# [TASK PROMPT]
Rewrite all of the data below, changing every "pose" to "camera" and leaving everything else untouched.
--- BEGIN ---
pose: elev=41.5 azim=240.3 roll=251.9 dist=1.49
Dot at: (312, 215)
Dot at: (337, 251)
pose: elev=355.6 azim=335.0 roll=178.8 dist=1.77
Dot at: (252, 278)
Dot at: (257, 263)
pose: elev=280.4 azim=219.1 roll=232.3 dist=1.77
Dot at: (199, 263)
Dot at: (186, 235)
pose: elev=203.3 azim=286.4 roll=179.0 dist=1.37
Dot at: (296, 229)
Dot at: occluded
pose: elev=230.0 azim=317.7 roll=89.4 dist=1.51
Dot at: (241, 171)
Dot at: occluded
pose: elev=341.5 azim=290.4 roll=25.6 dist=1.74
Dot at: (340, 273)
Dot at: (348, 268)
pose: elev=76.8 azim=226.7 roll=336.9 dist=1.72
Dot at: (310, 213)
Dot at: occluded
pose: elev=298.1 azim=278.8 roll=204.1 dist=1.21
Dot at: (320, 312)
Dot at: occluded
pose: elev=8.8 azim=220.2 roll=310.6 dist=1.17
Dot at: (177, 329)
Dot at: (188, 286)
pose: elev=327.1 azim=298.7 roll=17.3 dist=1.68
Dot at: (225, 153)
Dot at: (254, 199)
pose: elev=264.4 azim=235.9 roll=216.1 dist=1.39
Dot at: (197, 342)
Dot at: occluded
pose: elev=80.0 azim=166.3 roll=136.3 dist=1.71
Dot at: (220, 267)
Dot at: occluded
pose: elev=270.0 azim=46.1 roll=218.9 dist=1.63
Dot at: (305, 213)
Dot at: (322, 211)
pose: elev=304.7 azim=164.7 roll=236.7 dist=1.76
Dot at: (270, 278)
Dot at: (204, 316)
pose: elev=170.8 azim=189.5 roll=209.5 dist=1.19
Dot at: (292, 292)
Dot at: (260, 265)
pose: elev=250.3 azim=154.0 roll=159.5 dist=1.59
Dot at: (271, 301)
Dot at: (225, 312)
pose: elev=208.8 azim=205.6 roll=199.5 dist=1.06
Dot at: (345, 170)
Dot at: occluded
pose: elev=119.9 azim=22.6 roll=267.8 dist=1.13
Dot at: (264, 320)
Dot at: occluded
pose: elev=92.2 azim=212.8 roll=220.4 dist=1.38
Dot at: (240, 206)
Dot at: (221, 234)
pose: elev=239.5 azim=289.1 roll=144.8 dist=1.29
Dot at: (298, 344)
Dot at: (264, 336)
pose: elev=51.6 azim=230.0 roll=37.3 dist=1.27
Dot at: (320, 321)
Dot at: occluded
--- END ---
# [IN RESPONSE]
camera: elev=41.5 azim=240.3 roll=251.9 dist=1.49
Dot at: (312, 215)
Dot at: (337, 251)
camera: elev=355.6 azim=335.0 roll=178.8 dist=1.77
Dot at: (252, 278)
Dot at: (257, 263)
camera: elev=280.4 azim=219.1 roll=232.3 dist=1.77
Dot at: (199, 263)
Dot at: (186, 235)
camera: elev=203.3 azim=286.4 roll=179.0 dist=1.37
Dot at: (296, 229)
Dot at: occluded
camera: elev=230.0 azim=317.7 roll=89.4 dist=1.51
Dot at: (241, 171)
Dot at: occluded
camera: elev=341.5 azim=290.4 roll=25.6 dist=1.74
Dot at: (340, 273)
Dot at: (348, 268)
camera: elev=76.8 azim=226.7 roll=336.9 dist=1.72
Dot at: (310, 213)
Dot at: occluded
camera: elev=298.1 azim=278.8 roll=204.1 dist=1.21
Dot at: (320, 312)
Dot at: occluded
camera: elev=8.8 azim=220.2 roll=310.6 dist=1.17
Dot at: (177, 329)
Dot at: (188, 286)
camera: elev=327.1 azim=298.7 roll=17.3 dist=1.68
Dot at: (225, 153)
Dot at: (254, 199)
camera: elev=264.4 azim=235.9 roll=216.1 dist=1.39
Dot at: (197, 342)
Dot at: occluded
camera: elev=80.0 azim=166.3 roll=136.3 dist=1.71
Dot at: (220, 267)
Dot at: occluded
camera: elev=270.0 azim=46.1 roll=218.9 dist=1.63
Dot at: (305, 213)
Dot at: (322, 211)
camera: elev=304.7 azim=164.7 roll=236.7 dist=1.76
Dot at: (270, 278)
Dot at: (204, 316)
camera: elev=170.8 azim=189.5 roll=209.5 dist=1.19
Dot at: (292, 292)
Dot at: (260, 265)
camera: elev=250.3 azim=154.0 roll=159.5 dist=1.59
Dot at: (271, 301)
Dot at: (225, 312)
camera: elev=208.8 azim=205.6 roll=199.5 dist=1.06
Dot at: (345, 170)
Dot at: occluded
camera: elev=119.9 azim=22.6 roll=267.8 dist=1.13
Dot at: (264, 320)
Dot at: occluded
camera: elev=92.2 azim=212.8 roll=220.4 dist=1.38
Dot at: (240, 206)
Dot at: (221, 234)
camera: elev=239.5 azim=289.1 roll=144.8 dist=1.29
Dot at: (298, 344)
Dot at: (264, 336)
camera: elev=51.6 azim=230.0 roll=37.3 dist=1.27
Dot at: (320, 321)
Dot at: occluded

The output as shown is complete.